#### [Data for processing]
┌────────
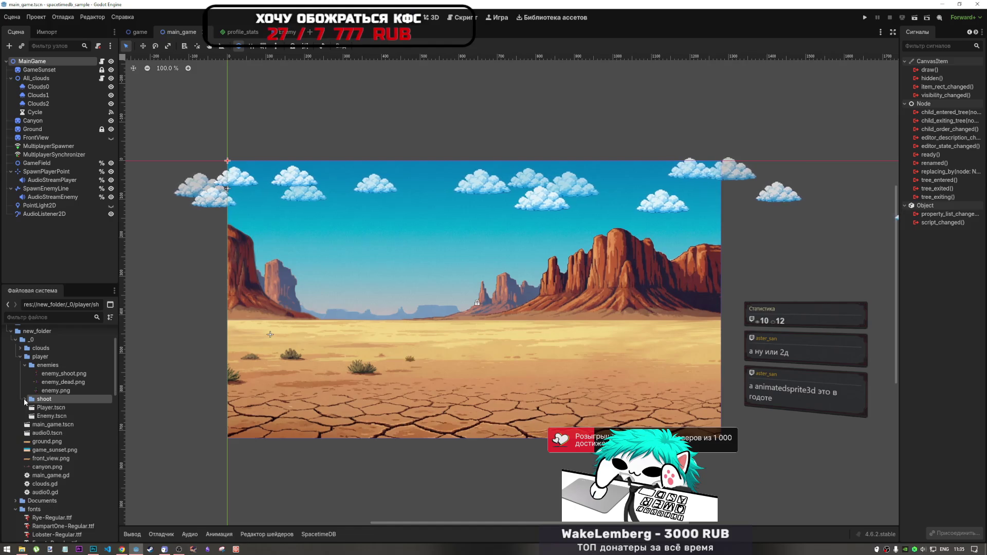
{"action": "right_click", "coordinate": [40, 358]}
{"action": "key", "text": "Escape"}
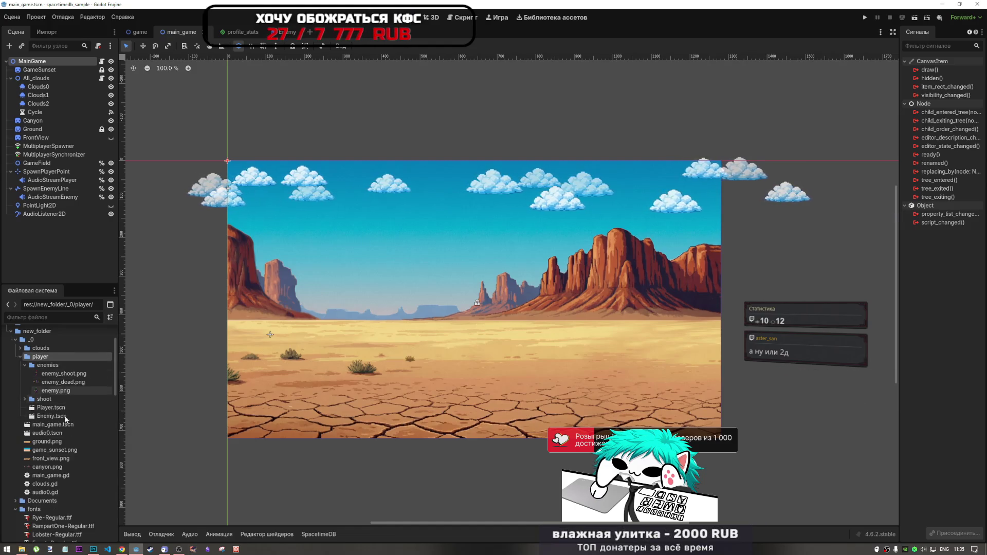
{"action": "left_click", "coordinate": [21, 549]}
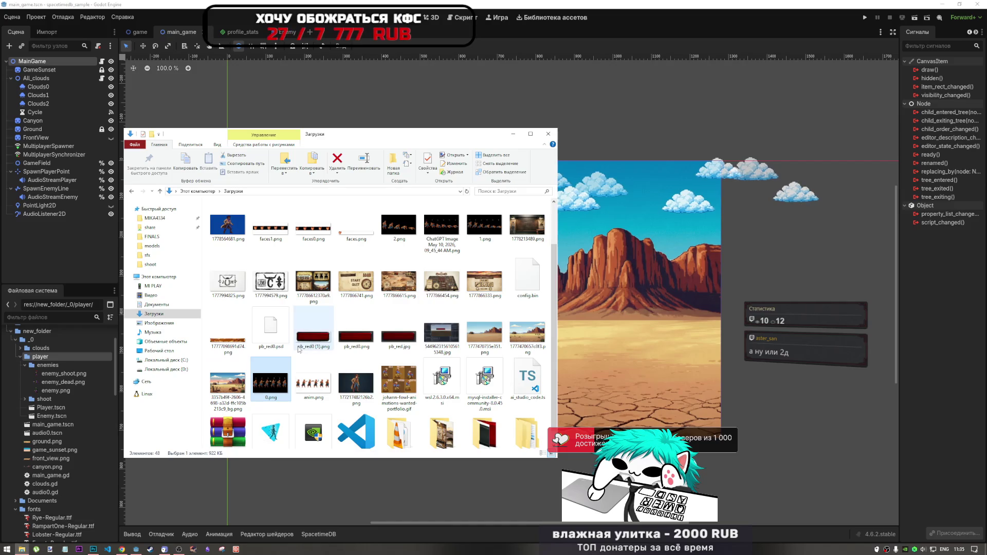
- Minimize File Explorer to view the Godot scene, then bring Downloads back up
{"action": "scroll", "coordinate": [298, 349], "scroll_direction": "up", "scroll_amount": 1}
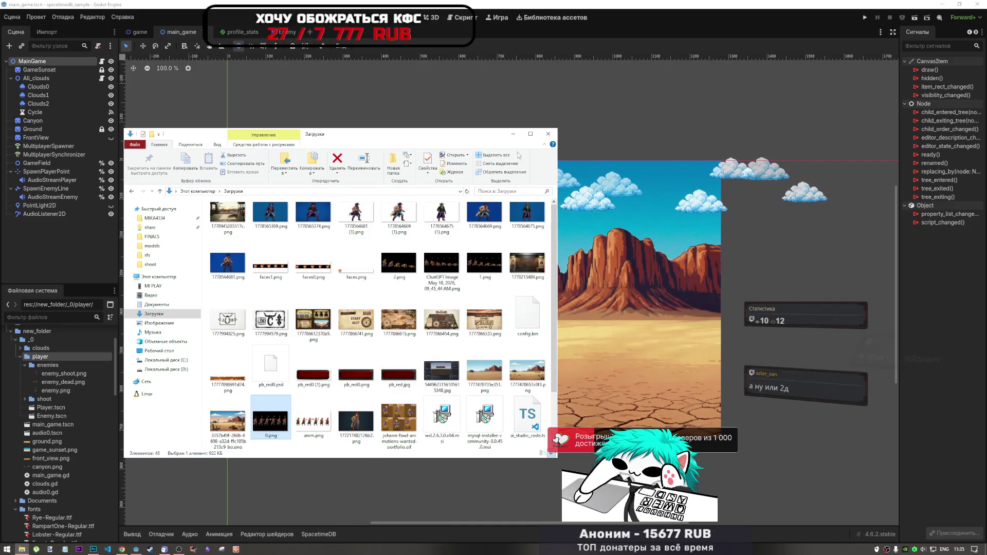
{"action": "left_click", "coordinate": [512, 134]}
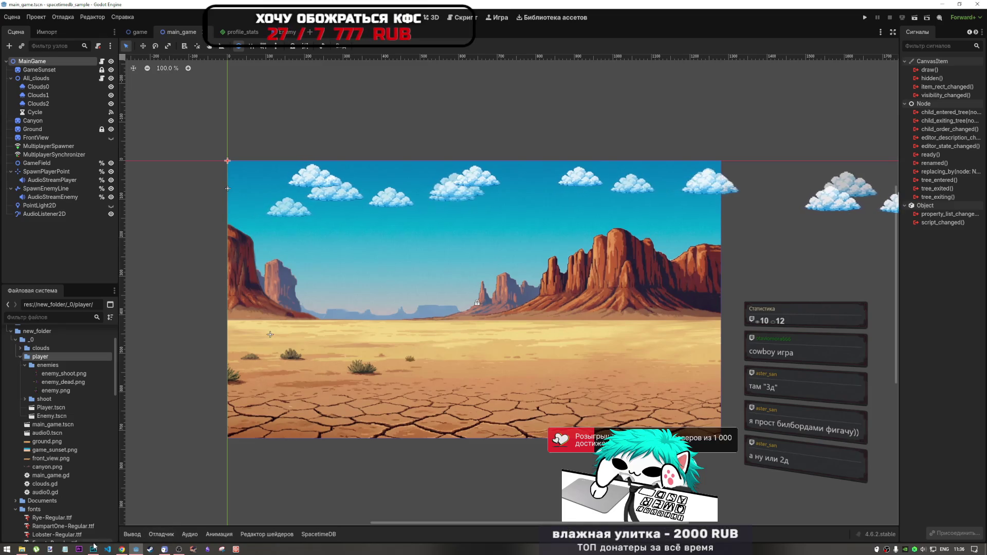
{"action": "left_click", "coordinate": [22, 548]}
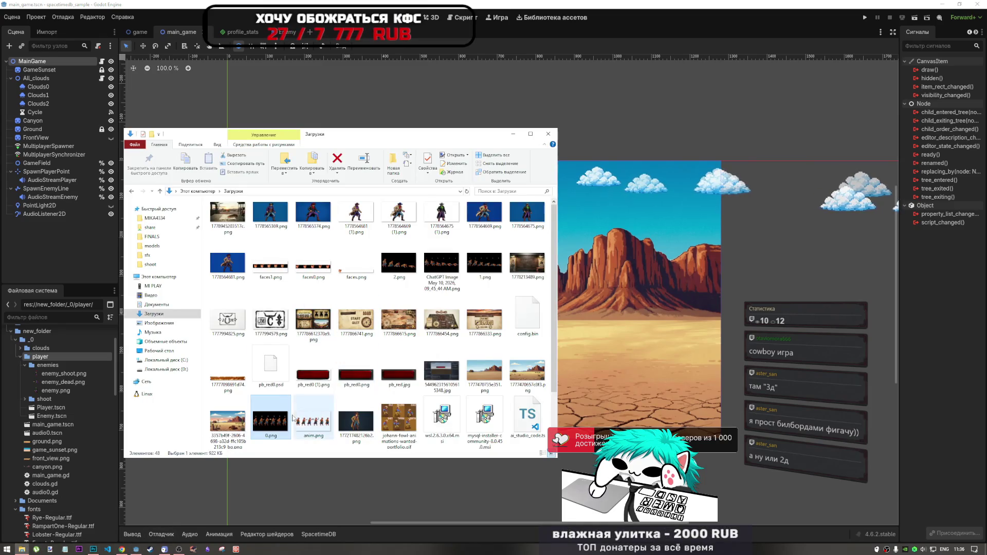
- Select pb_red0 (1).png and 0.png, then return to Godot and Photoshop
{"action": "left_click", "coordinate": [312, 373]}
{"action": "left_click", "coordinate": [270, 420]}
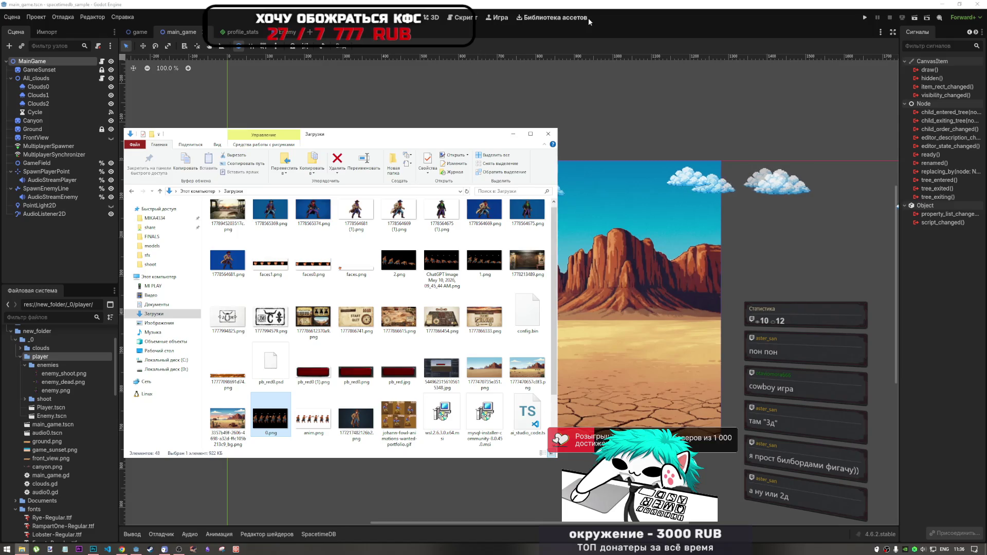
{"action": "left_click", "coordinate": [621, 17]}
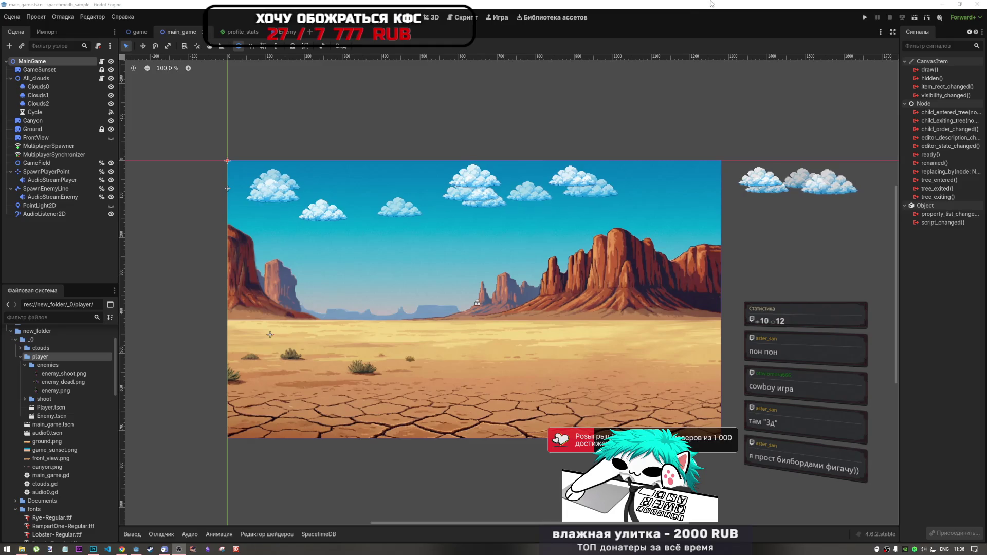
{"action": "left_click", "coordinate": [93, 549]}
- Make layer 5 the active cowboy animation frame
{"action": "scroll", "coordinate": [583, 310], "scroll_direction": "down", "scroll_amount": 5}
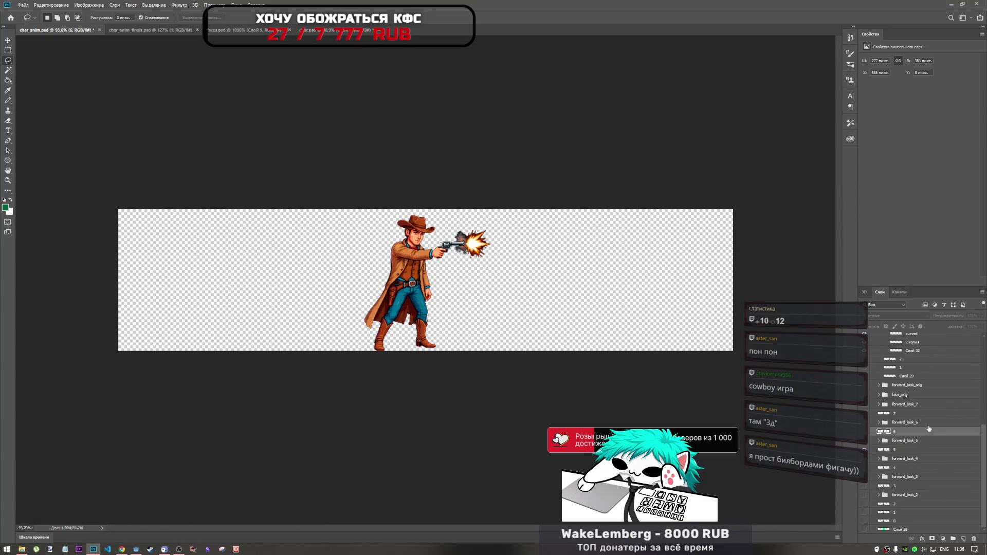
{"action": "left_click", "coordinate": [897, 450]}
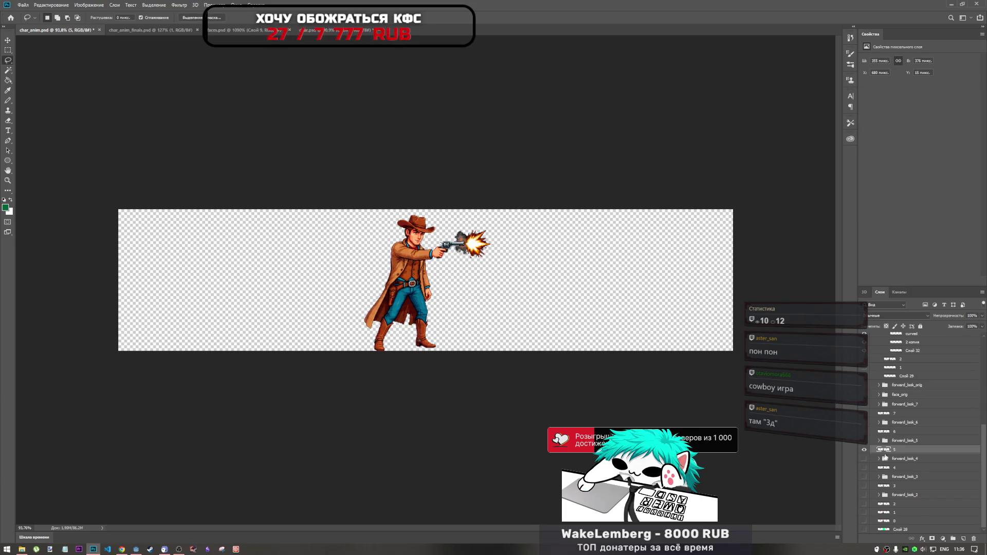
{"action": "left_click", "coordinate": [864, 450]}
{"action": "left_click", "coordinate": [864, 450]}
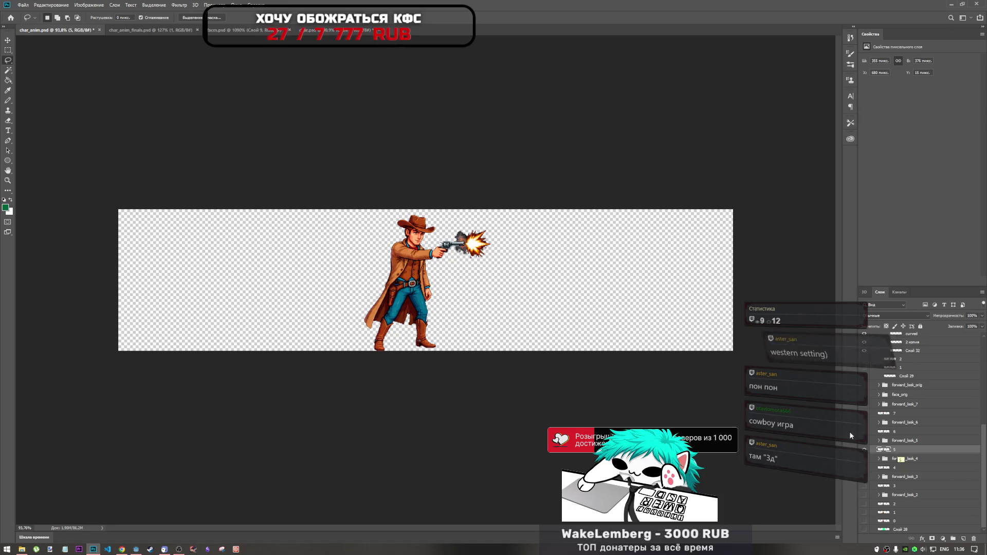
{"action": "scroll", "coordinate": [364, 267], "scroll_direction": "up", "scroll_amount": 8}
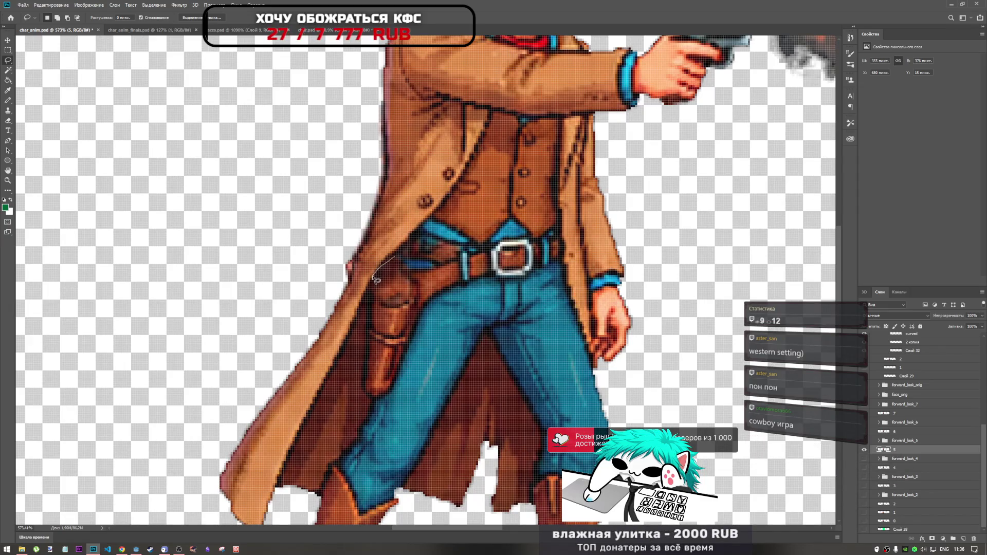
- Trace a lasso selection around the holster on the firing cowboy's hip
{"action": "left_click_drag", "start_coordinate": [372, 282], "coordinate": [369, 297]}
{"action": "scroll", "coordinate": [456, 293], "scroll_direction": "down", "scroll_amount": 2}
└────────
The word "then" occurs on certain lines of the material; count those lines and respond with the number only.

#### [Reply]
2